A high degree of precaution must always be taken with any sharp items used in the laboratory, including needles, glass slides and cover slips, Pasteur pipettes, capillary tubes, and scalpels or other blades. Two of the most common causes of needle sticks are re-capping needles and improper disposal of needles. All needle sticks, and other sharps injuries, carry the risk of secondary infections as well as exposure to the needle's content and/or contamination on the outside of the needle or other sharp instrument.
- Needles and syringes or other sharp instruments should be restricted for use only when there is no alternative, such as parenteral injection, phlebotomy, or aspiration of fluids from diaphragm bottles. Plastic ware should be substituted for glassware whenever possible.
- Sharps usage must be reviewed annually. Can a procedure be modified so that a sharp is not needed? Is there a safety engineered sharp available? Syringes which re-sheathe the needle, needleless systems, and other safety devices should be used when possible. Always request safety engineered sharps from vendors.
- See the Minnesota Department of Health's slide presentation for further information on safety engineered sharps.
- The University of Virginia has a list of vendors for safety-engineered sharp devices available at http://www.healthsystem.virginia.edu/internet/epinet/safetydevice.cfm
- Manufacturers such as BD offer
- safety cannulas http://www.bd.com/ca/safety/products/infusion/iv_access/#Twinpak
- safety needle and syringe products http://www.bd.com/ca/safety/products/injection/syringes_needles/
- safety scalpels http://www.bd.com/ca/french/pdfs/safety/products/surgical/scalpel_
- Needle/syringe usage may also present a risk of exposure to infectious agents or other hazardous materials via sprays and aerosols particularly from non needle-locking syringes. Use needle-locking syringes for all needle/syringe applications. This includes injections, filtration, transfer of liquids, and loading columns. Use of needle-locking syringes will also prevent the loss of valuable samples.

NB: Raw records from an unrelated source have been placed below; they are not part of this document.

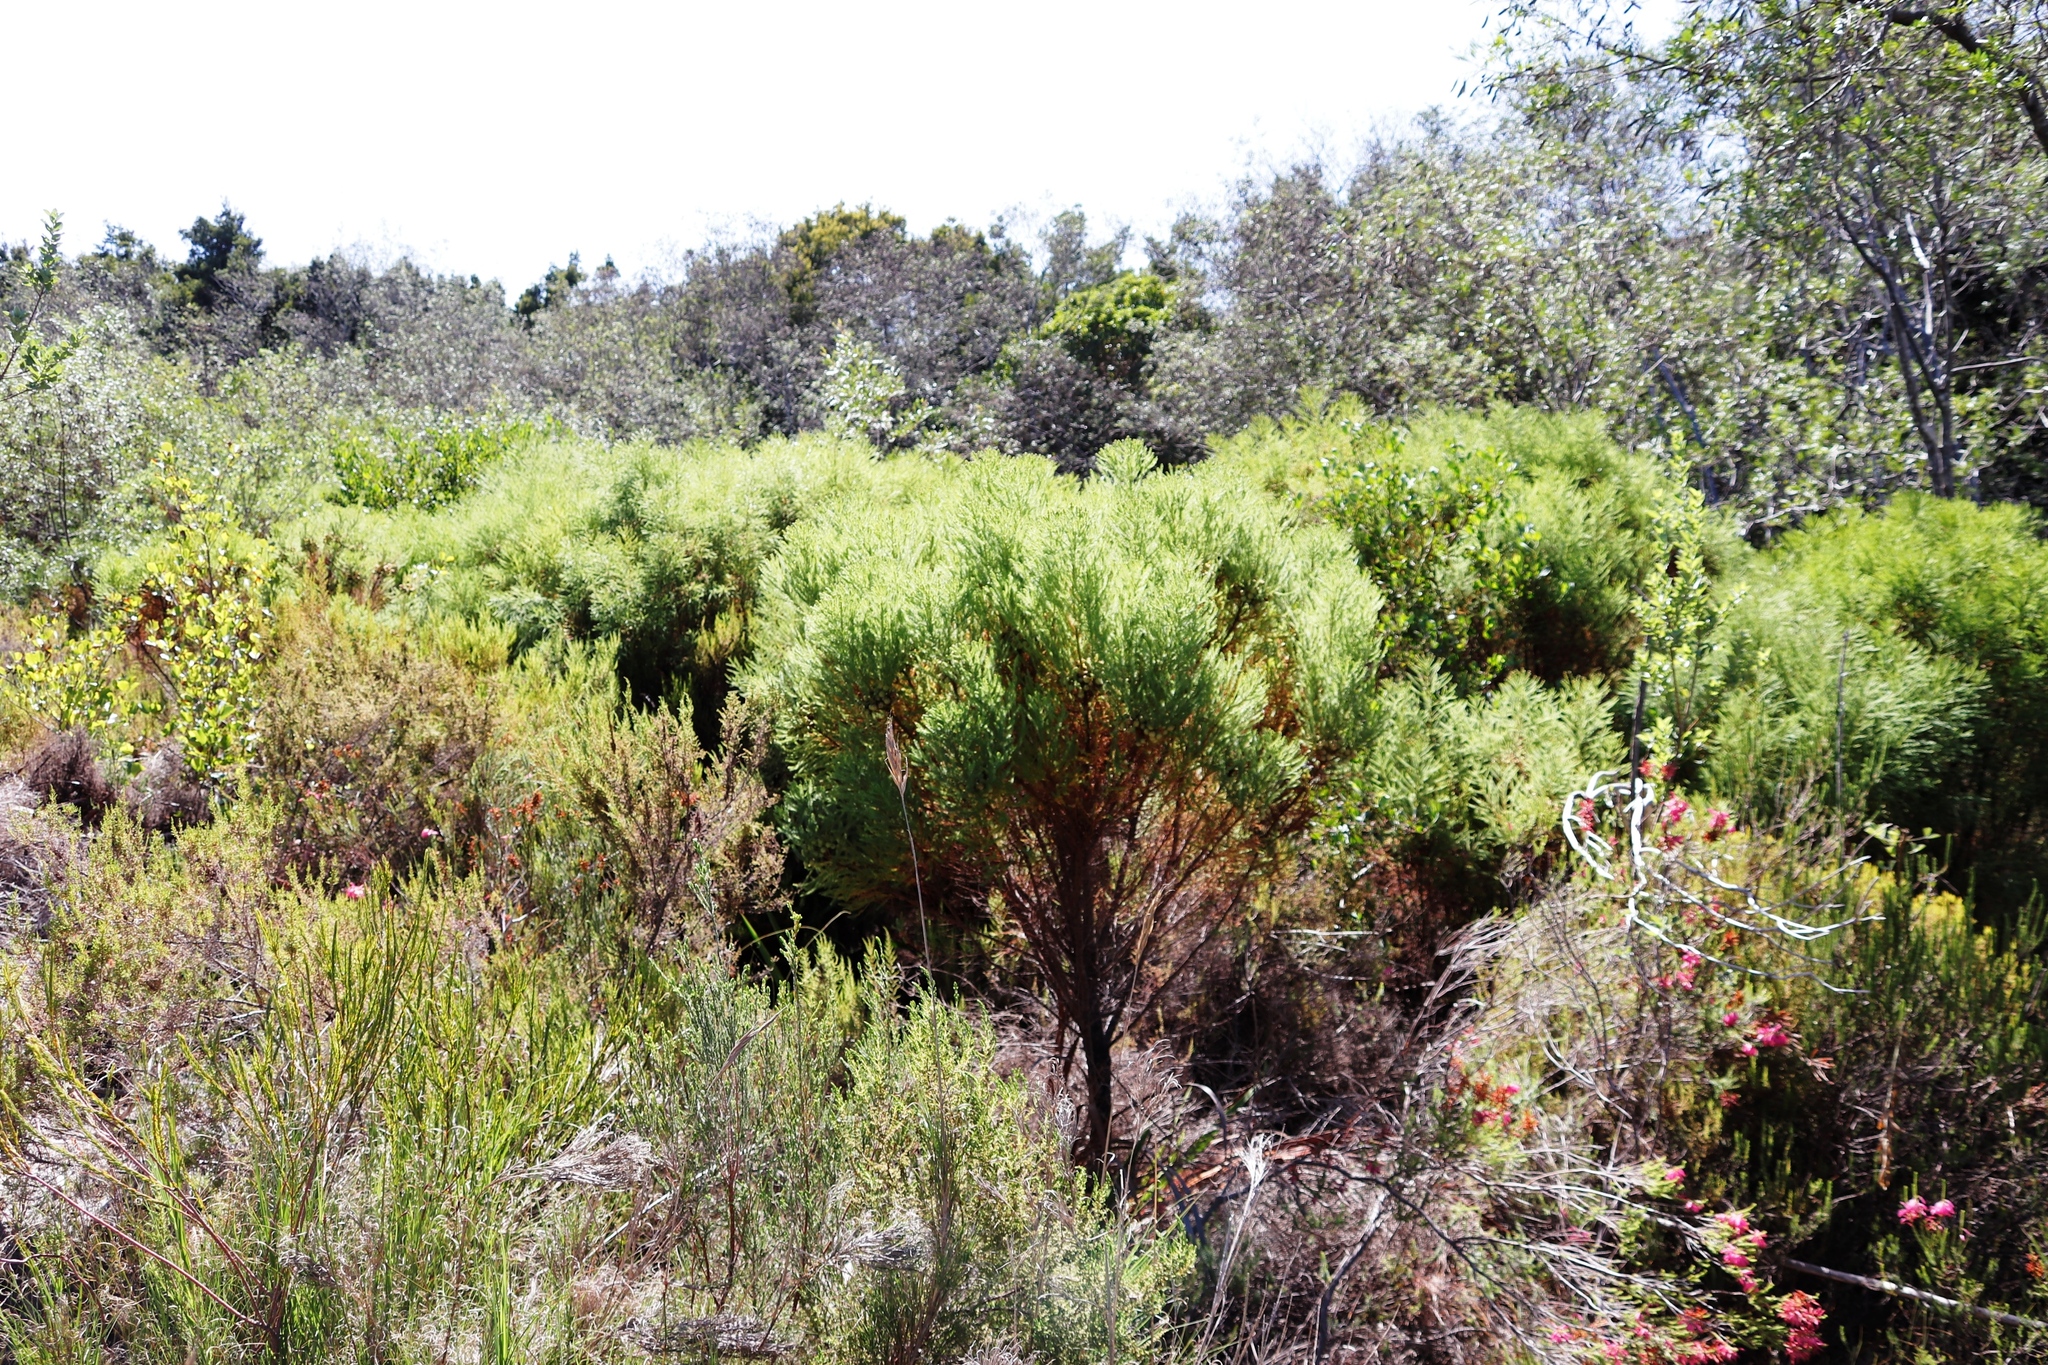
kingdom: Plantae
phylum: Tracheophyta
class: Magnoliopsida
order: Bruniales
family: Bruniaceae
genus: Berzelia
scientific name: Berzelia lanuginosa
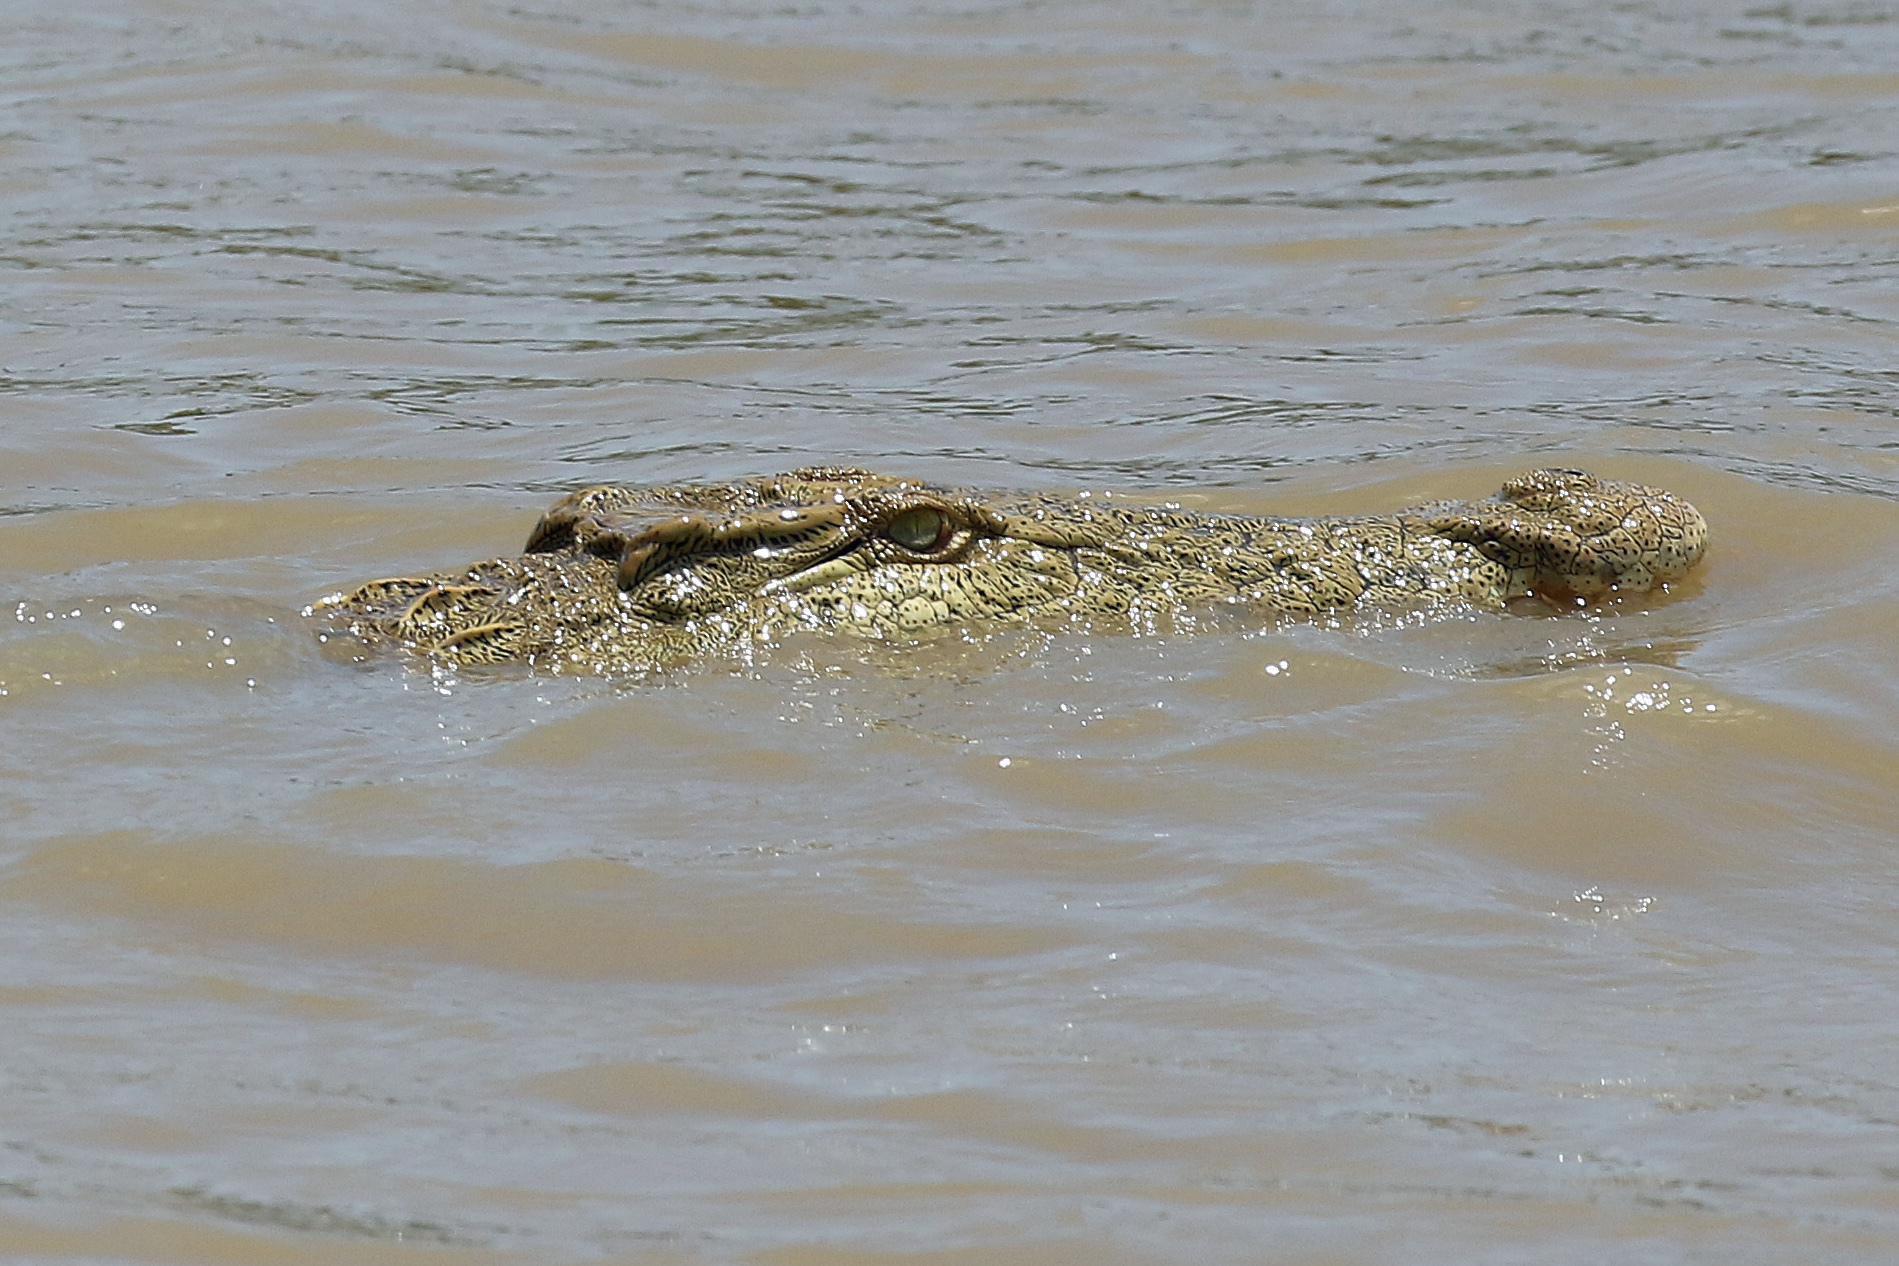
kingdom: Animalia
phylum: Chordata
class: Crocodylia
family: Crocodylidae
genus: Crocodylus
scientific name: Crocodylus niloticus
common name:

- Procedure-specific handling and disposal of sharps must be included in your lab's written Lab Safety Manual or Standard Operating Procedures.
- Do not purchase needle/syringe units, this will prevent disposal of unused wrong sized needles.
- Do not pick up broken glass with hands, use mechanical means such as a brush and dustpan, tongs, or forceps.
- Needles must not be bent, sheared, broken, recapped, removed from disposable syringes, or otherwise manipulated before disposal.
- If there is no alternative to re-using a needle/syringe for a specific procedure, such as the need for giving more than one injection with an anesthetic or multiple injections of a limited quantity material:
- Avoid re-capping the needle by placing the needle/syringe in a tray or other protective container for transportation or storage between injections.
- If there is no alternative to re-capping the needle, use one of the following:
- First choice should be a re-sheathing needle. These are available in both automatic re-sheathing styles from maunfacturers such as Sterimatic, http://www.sterimatic.com or a re-usable, retractable guard style from manufacturers such as Gettig, http://www.gettig.com/images/IFU.pdf. The Gettig device guard can be pushed back over the needle after filling the syringe for transport or storage and pulled down to allow unobstructed needle usage for multiple injections
- Second chioce is to use a simple and inexpensive mechanical device to safely hold caps while re-capping.
The device from Medi-Dose sits on a bench top and holds the
cap while the syringe/needle is inserted. Twist the
needle/syringe to remove from the device. This device is
- Finally, if the above re-sheathing or mechanical re-capping devices do not work for an application, the one-handed scoop method may be used. Documentation must demonstrate that the above-mentioned techniques cannot be implented.
Place the cap on the counter top and "scoop" it up with the needle, keeping your free hand out of the way.
Note: The need to re-use and/or re-cap needles, along with the method employed, must be documented in your laboratory safety manual or standard operating procedures.
Biosafety in Microbiological and Biomedical Laboratories (BMBL) does not permit re-capping of needles used for Biosafety Level 2 agents for any reason.
See the Infectious Waste Disposal Chart at http://www.dehs.umn.edu/bio_wastedisptble.htm for a list of items to be disposed of as sharps and for additional sharps and broken glass disposal information.
Spray and Aerosol Prevention
Sprays or aerosols may be generated if a needle disengages from a syringe. CDC/NIH guidelines in Biosafety in Microbiological and Biomedical Laboratories states, "Only needle-locking syringes or disposable syringe-needle units (i.e., needle is integral to the syringe) are used for injection or aspiration of infectious material."
Use needle-locking syringes for all needle/syringe applications to prevent exposure to sprays and aerosols. This includes injections, filtration, transfer of liquids, and loading columns. Use of needle-locking syringes will also prevent the loss of valuable samples. One cc syringes are now available with needle locks or permanently attached needles.